Content starts

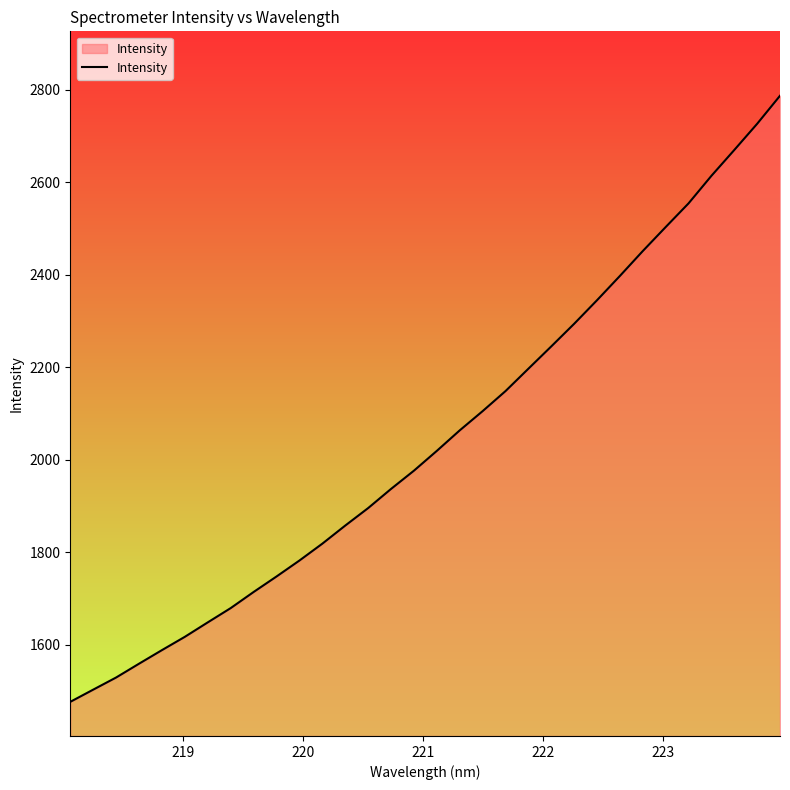

What is the greatest value displayed?

2787.2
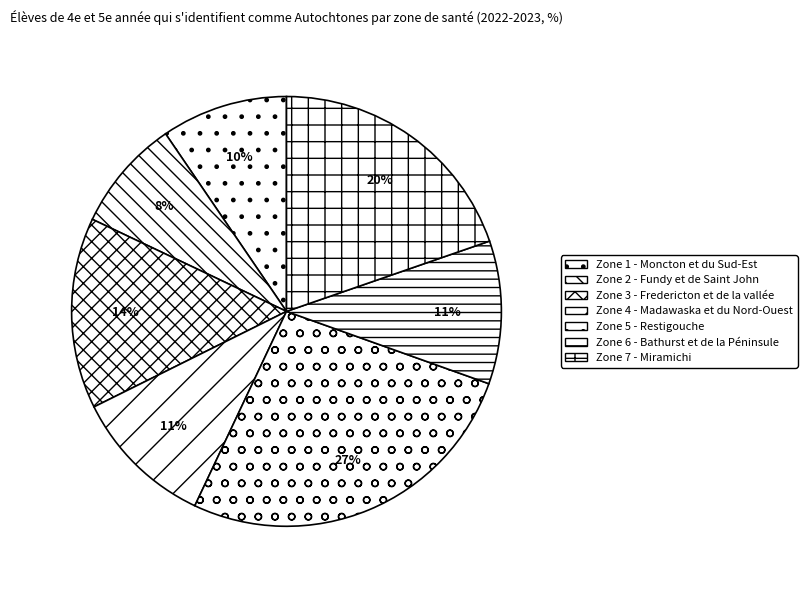

How many segments does this pie chart have?

7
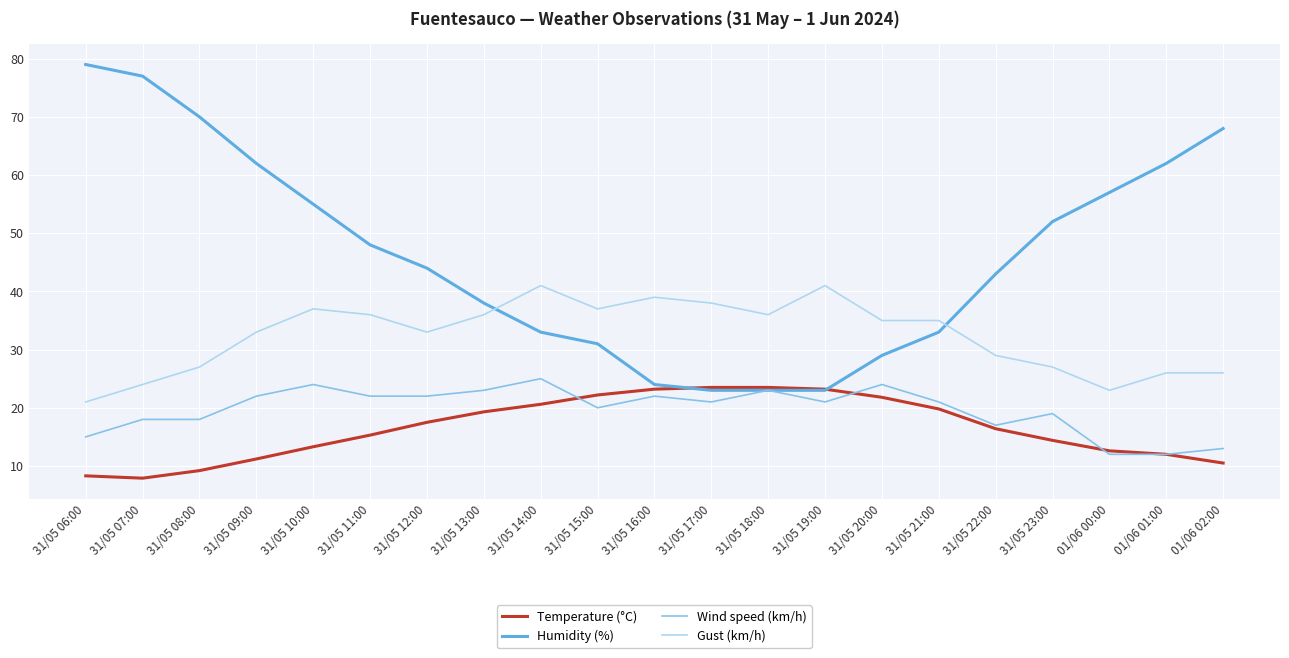

What is the spread (max minus min) of values at 31/05 11:00?

32.7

Content ends

Instructions for the task:
Rewrite the lines above with "pie chart" changed to "circle graph", keeping everything else the same and leaving out the pictures.

Written answer:
What is the greatest value displayed?

2787.2

How many segments does this circle graph have?

7

What is the spread (max minus min) of values at 31/05 11:00?

32.7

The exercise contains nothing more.